Reading passage ::

%%

Hado, you got to be feeling pretty good about seeing the Nipmuck in the top 10 (I know I am...and it's not even the best trail at Wendell!).

I'd include a number of trails from Ascutney over a couple of the KT trails (South Ridge Run , Split Rock,  Independence Trail...which is one long, amazing trail).  

I am a fan of the Tap and Die, Sidewinder, Tody's Tour type trail as well.

Throw in Missing Persons from Batchelor St.

The Stuff Hado is fashioning in Charlemont is pretty awesome, that place will be destination worthy by late Spring 2012!


----------



## massbmx (Nov 8, 2011)

Just saw this, cool list.  Never been to most but I agree that Vietnam would probably make the list, and if you're around the area Foxboro is pretty fun and flowy in sections too.


----------



## Hado226 (Nov 14, 2011)

Superbman said:


> Hado, you got to be feeling pretty good about seeing the Nipmuck in the top 10 (I know I am...and it's not even the best trail at Wendell!).
> 
> I'd include a number of trails from Ascutney over a couple of the KT trails (South Ridge Run , Split Rock,  Independence Trail...which is one long, amazing trail).

%%

Material shown ::

%%

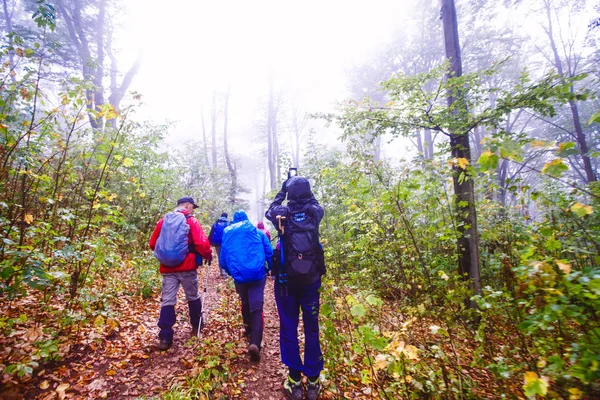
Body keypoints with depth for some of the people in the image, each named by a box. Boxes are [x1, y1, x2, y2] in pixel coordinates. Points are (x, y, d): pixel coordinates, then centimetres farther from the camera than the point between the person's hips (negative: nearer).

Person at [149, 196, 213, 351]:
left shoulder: (163, 221, 7)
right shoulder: (192, 221, -8)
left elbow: (153, 243, 11)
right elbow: (202, 243, -17)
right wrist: (208, 255, 1)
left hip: (167, 268, 4)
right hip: (187, 267, -3)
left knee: (167, 301, 5)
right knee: (193, 297, 15)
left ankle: (165, 337, 0)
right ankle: (196, 326, 31)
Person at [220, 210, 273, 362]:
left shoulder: (227, 234, 13)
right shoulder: (257, 232, 9)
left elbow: (223, 260, 12)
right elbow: (269, 252, 1)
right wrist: (270, 269, 13)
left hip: (239, 275, 2)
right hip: (257, 274, -2)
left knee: (245, 303, 26)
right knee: (257, 307, -3)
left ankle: (249, 328, 43)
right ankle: (255, 343, -18)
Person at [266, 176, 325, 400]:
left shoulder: (282, 214, -9)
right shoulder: (315, 212, -7)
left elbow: (269, 211, 15)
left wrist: (282, 191, 20)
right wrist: (305, 191, 23)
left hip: (286, 281, -1)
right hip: (311, 280, 1)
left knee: (288, 329, 12)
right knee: (312, 329, 13)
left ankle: (295, 380, 21)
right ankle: (313, 380, 24)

%%

The task ::
Please continue the forum thread above about a top-10 list of trails from the point where it stops.

Exercise answer ::
> 
> ...



Absolutely, to all your points Liam.  Yesterday we had 35 riders hit Charlemont in its entirety.  19 miles, 16 of it single track, 3500' of climbing/descending.  Several 2-3 mile technical, but flowy in their own way, single-track downhills in the mix.  Good Fun.


----------



## LauraJillian (Feb 3, 2017)

Great list! I'll have to try some of those. I miss riding in the winter time!


----------



## mlctvt (Feb 3, 2017)

Why do you not ride in winter? This winter has been great in southern New England for mountain biking and even road. I've been riding 3-4 days per week all winter. Last weekend I did a TB ride Sat an a road ride on Sunday. I'm in CT but Boston conditions can't be that bad?


----------



## Bumpsis (Feb 9, 2017)

mlctvt said:


> Why do you not ride in winter? This winter has been great in southern New England for mountain biking and even road. I've been riding 3-4 days per week all winter. Last weekend I did a TB ride Sat an a road ride on Sunday. I'm in CT but Boston conditions can't be that bad?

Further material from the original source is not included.